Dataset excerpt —

========================

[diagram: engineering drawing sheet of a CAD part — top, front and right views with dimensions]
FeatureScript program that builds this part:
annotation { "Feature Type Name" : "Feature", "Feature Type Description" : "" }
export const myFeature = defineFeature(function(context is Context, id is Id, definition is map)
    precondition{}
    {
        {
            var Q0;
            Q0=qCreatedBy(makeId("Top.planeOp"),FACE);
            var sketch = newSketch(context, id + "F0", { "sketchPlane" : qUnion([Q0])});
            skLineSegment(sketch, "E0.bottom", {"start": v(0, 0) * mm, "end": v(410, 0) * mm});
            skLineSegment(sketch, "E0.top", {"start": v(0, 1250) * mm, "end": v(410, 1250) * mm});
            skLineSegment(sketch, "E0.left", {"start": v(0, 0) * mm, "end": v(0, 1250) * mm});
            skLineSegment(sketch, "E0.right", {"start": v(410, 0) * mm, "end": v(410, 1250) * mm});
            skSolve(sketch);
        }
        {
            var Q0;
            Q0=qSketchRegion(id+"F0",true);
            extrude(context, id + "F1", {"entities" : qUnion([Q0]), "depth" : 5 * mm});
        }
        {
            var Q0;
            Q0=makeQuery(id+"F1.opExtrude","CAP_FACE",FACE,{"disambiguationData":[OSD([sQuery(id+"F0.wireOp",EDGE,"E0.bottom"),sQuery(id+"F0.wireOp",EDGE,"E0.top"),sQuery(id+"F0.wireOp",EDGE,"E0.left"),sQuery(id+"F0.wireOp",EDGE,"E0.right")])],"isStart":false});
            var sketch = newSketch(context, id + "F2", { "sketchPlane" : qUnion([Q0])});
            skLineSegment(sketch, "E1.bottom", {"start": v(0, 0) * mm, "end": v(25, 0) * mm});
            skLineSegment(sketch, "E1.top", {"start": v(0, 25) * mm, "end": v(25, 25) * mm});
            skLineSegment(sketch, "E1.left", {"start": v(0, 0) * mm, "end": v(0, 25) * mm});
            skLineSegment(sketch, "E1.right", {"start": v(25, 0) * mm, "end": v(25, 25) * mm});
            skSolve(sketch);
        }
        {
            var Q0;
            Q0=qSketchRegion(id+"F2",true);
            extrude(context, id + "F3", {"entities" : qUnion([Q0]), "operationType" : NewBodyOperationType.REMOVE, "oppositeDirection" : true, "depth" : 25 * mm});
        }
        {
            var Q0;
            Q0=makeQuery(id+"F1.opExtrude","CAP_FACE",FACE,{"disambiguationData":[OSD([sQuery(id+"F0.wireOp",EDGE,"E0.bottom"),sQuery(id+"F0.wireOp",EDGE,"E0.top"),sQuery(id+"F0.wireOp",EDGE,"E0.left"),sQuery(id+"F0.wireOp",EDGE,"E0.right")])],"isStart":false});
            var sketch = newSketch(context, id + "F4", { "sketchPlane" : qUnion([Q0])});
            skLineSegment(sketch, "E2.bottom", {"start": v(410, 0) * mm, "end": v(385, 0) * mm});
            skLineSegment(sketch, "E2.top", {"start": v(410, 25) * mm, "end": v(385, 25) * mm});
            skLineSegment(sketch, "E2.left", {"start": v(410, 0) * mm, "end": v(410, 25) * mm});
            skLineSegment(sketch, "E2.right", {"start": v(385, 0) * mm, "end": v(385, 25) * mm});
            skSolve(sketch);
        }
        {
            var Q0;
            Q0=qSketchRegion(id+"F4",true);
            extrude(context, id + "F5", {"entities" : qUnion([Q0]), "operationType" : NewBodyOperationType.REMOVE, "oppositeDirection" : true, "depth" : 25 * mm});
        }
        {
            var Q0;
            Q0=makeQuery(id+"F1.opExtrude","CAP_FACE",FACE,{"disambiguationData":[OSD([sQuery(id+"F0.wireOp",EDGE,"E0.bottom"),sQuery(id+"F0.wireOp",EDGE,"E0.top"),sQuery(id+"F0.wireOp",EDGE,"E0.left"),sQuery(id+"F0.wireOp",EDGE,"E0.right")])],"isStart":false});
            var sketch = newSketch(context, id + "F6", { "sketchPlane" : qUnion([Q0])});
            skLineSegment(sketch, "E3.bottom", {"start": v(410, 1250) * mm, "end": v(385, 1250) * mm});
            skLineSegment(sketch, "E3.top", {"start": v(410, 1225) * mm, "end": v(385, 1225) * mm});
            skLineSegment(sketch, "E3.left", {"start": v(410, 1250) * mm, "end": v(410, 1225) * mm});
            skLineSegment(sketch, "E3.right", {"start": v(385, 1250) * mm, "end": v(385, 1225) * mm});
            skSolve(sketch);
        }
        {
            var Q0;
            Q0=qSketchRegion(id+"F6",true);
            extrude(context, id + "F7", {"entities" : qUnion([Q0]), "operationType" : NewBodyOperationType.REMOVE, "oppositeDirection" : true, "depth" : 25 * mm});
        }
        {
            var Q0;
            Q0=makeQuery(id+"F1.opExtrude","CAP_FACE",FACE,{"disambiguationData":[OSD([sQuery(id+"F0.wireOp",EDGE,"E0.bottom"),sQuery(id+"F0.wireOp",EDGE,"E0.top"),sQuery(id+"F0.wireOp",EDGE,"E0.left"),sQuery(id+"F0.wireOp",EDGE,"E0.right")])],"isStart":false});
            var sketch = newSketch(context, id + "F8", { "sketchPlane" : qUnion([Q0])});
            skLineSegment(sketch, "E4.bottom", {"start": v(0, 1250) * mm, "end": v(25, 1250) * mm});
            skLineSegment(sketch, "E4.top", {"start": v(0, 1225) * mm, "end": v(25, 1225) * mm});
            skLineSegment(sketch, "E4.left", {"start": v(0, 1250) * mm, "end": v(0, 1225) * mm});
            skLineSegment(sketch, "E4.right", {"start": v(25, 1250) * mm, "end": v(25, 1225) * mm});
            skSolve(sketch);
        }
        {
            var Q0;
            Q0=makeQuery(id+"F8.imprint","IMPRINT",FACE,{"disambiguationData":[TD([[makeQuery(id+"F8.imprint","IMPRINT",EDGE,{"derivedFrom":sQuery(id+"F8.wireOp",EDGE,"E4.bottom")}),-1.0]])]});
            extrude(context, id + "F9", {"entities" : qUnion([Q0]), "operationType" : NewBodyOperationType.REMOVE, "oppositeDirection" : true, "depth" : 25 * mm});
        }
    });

========================

Brief —
Find every line in the records that contains the string "context" and copy each such line.

Solved exercise —
export const myFeature = defineFeature(function(context is Context, id is Id, definition is map)
            var sketch = newSketch(context, id + "F0", { "sketchPlane" : qUnion([Q0])});
            extrude(context, id + "F1", {"entities" : qUnion([Q0]), "depth" : 5 * mm});
            var sketch = newSketch(context, id + "F2", { "sketchPlane" : qUnion([Q0])});
            extrude(context, id + "F3", {"entities" : qUnion([Q0]), "operationType" : NewBodyOperationType.REMOVE, "oppositeDirection" : true, "depth" : 25 * mm});
            var sketch = newSketch(context, id + "F4", { "sketchPlane" : qUnion([Q0])});
            extrude(context, id + "F5", {"entities" : qUnion([Q0]), "operationType" : NewBodyOperationType.REMOVE, "oppositeDirection" : true, "depth" : 25 * mm});
            var sketch = newSketch(context, id + "F6", { "sketchPlane" : qUnion([Q0])});
            extrude(context, id + "F7", {"entities" : qUnion([Q0]), "operationType" : NewBodyOperationType.REMOVE, "oppositeDirection" : true, "depth" : 25 * mm});
            var sketch = newSketch(context, id + "F8", { "sketchPlane" : qUnion([Q0])});
            extrude(context, id + "F9", {"entities" : qUnion([Q0]), "operationType" : NewBodyOperationType.REMOVE, "oppositeDirection" : true, "depth" : 25 * mm});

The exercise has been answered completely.